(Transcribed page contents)
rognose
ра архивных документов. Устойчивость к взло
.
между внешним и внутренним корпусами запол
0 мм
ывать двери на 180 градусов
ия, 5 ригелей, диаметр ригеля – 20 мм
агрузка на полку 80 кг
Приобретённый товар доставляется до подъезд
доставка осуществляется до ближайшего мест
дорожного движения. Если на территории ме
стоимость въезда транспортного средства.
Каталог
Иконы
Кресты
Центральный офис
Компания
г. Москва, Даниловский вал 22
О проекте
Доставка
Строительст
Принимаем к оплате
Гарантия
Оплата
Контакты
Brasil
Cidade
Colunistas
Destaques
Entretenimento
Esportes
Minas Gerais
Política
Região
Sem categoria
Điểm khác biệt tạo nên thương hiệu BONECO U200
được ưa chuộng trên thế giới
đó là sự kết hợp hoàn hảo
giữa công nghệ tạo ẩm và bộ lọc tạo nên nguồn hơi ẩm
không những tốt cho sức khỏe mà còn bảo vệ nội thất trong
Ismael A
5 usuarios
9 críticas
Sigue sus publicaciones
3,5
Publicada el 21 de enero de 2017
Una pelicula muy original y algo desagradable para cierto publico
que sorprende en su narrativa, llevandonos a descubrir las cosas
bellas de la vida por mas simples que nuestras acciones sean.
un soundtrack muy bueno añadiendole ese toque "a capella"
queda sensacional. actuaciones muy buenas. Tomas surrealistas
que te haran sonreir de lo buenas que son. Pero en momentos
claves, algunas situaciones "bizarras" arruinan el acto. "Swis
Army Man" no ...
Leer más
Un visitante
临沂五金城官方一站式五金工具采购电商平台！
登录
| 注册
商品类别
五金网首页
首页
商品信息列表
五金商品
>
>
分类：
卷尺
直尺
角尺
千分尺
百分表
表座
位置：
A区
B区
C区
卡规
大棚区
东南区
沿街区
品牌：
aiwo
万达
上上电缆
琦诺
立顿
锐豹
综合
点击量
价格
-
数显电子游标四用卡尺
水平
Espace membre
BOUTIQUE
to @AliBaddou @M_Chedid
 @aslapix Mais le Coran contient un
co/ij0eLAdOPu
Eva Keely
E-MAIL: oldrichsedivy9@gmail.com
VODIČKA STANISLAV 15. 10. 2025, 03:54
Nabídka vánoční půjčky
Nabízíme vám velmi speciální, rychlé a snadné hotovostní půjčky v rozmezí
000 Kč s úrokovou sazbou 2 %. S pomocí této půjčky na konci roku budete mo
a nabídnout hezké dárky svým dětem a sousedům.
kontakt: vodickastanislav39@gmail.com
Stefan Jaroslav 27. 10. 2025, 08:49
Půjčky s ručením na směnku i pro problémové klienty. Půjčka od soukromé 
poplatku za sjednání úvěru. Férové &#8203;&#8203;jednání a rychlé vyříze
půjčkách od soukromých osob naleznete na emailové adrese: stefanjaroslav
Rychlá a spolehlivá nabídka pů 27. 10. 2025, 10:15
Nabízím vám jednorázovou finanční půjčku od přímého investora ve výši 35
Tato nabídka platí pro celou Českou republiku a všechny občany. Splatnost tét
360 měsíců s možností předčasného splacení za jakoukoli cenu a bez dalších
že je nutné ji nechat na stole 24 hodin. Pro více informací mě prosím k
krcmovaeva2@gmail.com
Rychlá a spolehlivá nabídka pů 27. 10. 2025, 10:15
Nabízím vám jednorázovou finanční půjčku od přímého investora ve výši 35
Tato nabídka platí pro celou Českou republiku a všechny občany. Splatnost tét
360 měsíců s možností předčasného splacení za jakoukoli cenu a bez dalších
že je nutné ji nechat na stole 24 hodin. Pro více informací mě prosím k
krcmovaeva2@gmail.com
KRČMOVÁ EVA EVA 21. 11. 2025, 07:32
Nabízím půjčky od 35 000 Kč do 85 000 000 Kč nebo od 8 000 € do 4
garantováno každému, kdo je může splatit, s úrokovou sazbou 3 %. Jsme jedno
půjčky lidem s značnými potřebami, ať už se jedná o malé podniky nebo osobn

▶ **Problem to work on**
Which lines in the records above contain the string "buenas"? Copy them.

▶ **Result of this task**
queda sensacional. actuaciones muy buenas. Tomas surrealistas
que te haran sonreir de lo buenas que son. Pero en momentos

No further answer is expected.